The PowerShares DB Commodity Tracking Fund (DBC | B-86), the ETF market’s biggest futures-based broad commodity strategy, will be taken over by Invesco PowerShares in the first quarter of next year from Deutsche Bank, along with 10 other commodity ETFs the two firms together have designed and brought to market over the past eight years.

The transfer of the management of the “PowerShares DB” product suite will free both companies to pursue their respective strategies: PowerShares’ further push into the commodity ETF space; and Deutsche’s development of its increasingly successful “X-trackers” ETF franchise in the U.S., the two companies said in a recent press release. Terms weren’t disclosed.

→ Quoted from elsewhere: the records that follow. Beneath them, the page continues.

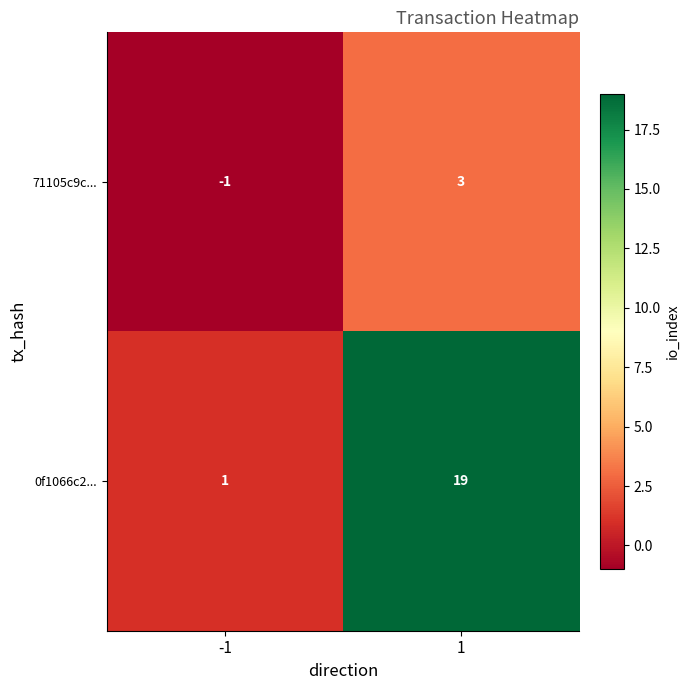

Which series has the largest total across all categories?

0f1066c2...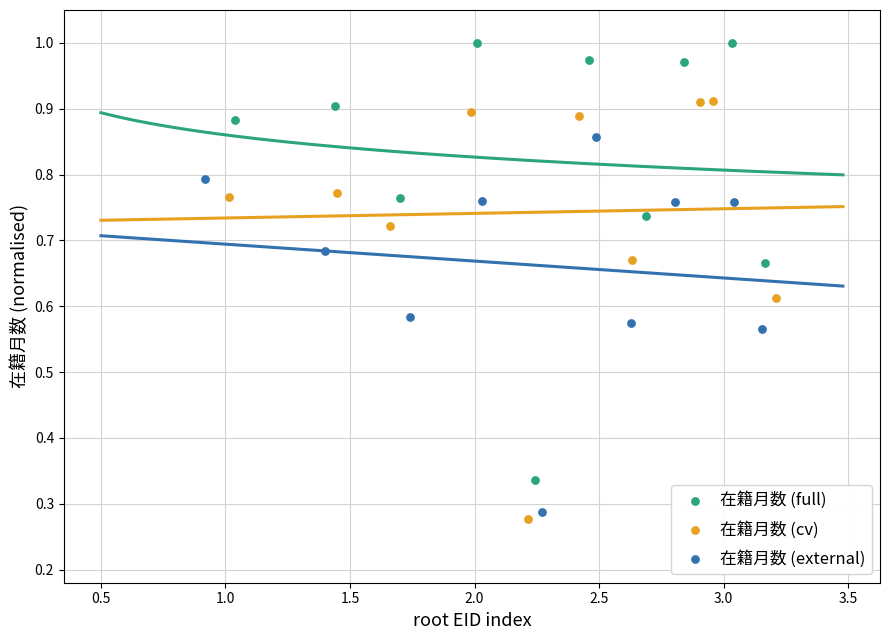

Which series reaches the maximum Y coordinate?

在籍月数 (full)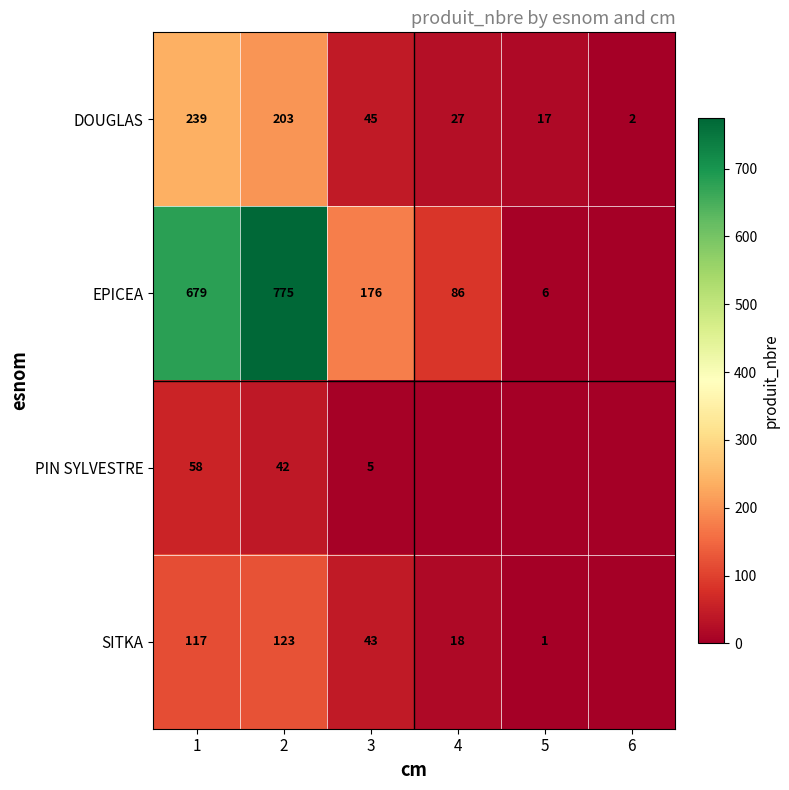

The PIN SYLVESTRE series shows 3 at 3. True or false?

False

The “PowerShares DB” product line, which Deutsche Bank manages and PowerShares markets, was created in 2006. DBC now makes up nearly $5 billion of the $8.2 billion, according to data compiled by ETF.com. Again, the transaction is expected to close in 2015’s first quarter, after necessary approvals have been obtained, the companies said.

PowerShares said its future commodity fund plans includes the introduction of products registered under the Investment Company Act of 1940. That’s distinct from funds in the existing “PowerShares DB” product line, which are registered under the Securities Exchange Act of 1933.

This means that the existing product line is taxed using “K-1” forms reserved for futures-related strategies, while the newer products will be taxed using “1099” forms reserved for the vast majority of ETFs, including equities funds.

For its part, Deutsche, as ETF.com analyst Dennis Hudachek wrote in a blog, is starting to get serious traction with its “X-trackers” lineup of funds. Perhaps most notable is its suite of currency-hedged equity funds that protect U.S. investors from the currency-related vagaries of international investing at a time when the dollar is strengthening and the yen and euro are weakening.

As an example, assets in the Deutsche X-trackers MSCI Europe Hedged Equity ETF (DBEF | B-64) have exploded upward this year to nearly $500 million from a trivial $8 million at the end of 2013.

 

Olly Ludwig is the former managing editor of etf.com. Previously, he was a financial advisor at Morgan Stanley Smith Barney and an editor at Bloomberg News. Before that, Ludwig was a journalist at the Reuters News Agency in New York.